En Europe, les Exécutifs mettent la pression sur les enseignes de grande distribution alimentaire afin qu’elles baissent leurs marges au bénéfice du consommateur. Ici, le sujet n’a jamais été mis sur la table. Le consommateur encaisse de plein fouet les anomalies de cette jungle libérale qu’est devenu notre pays, affranchi, hélas, de mécanismes de régulation rigoureux. Dans le secteur bancaire, si les taux d’intérêt débiteurs ont crû à concurrence de la hausse du taux directeur de BAM, les instruments d’épargne de la classe moyenne offrent toujours des rendements ridicules. A peine 1,5% pour le compte sur carnet, soit, après ajustement à l’inflation, un taux réel négatif.
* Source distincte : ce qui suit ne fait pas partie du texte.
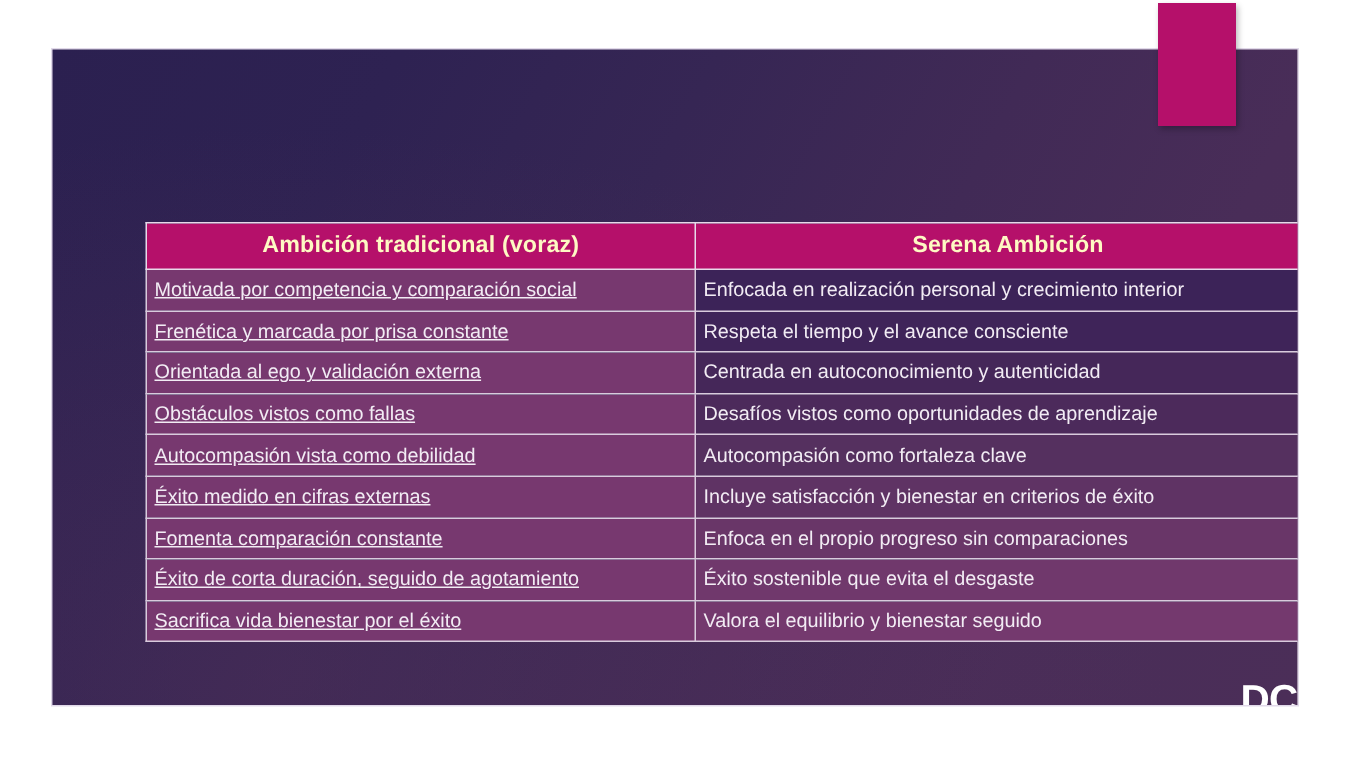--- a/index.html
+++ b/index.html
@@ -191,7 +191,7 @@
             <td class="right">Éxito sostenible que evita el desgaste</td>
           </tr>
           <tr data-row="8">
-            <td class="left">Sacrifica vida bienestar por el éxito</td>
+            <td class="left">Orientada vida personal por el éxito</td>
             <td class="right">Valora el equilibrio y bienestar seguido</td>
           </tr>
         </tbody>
Mais comme la classe moyenne évolue dans la discrétion et n’est représentée ni par les syndicats ni bien entendu par le patronat, son épreuve passe sous silence. On peut le dire sans se tromper : elle aura agi à son corps défendant de variable d’ajustement aux politiques inégalitaires du gouvernement et servi de pare-chocs aux polycrises en cours. L’injustice dont elle fait l’objet n’intéresse simplement personne. Puisse ce texte modeste qui prend acte de son calvaire lui apporter un peu de baume au cœur. Faute de mieux.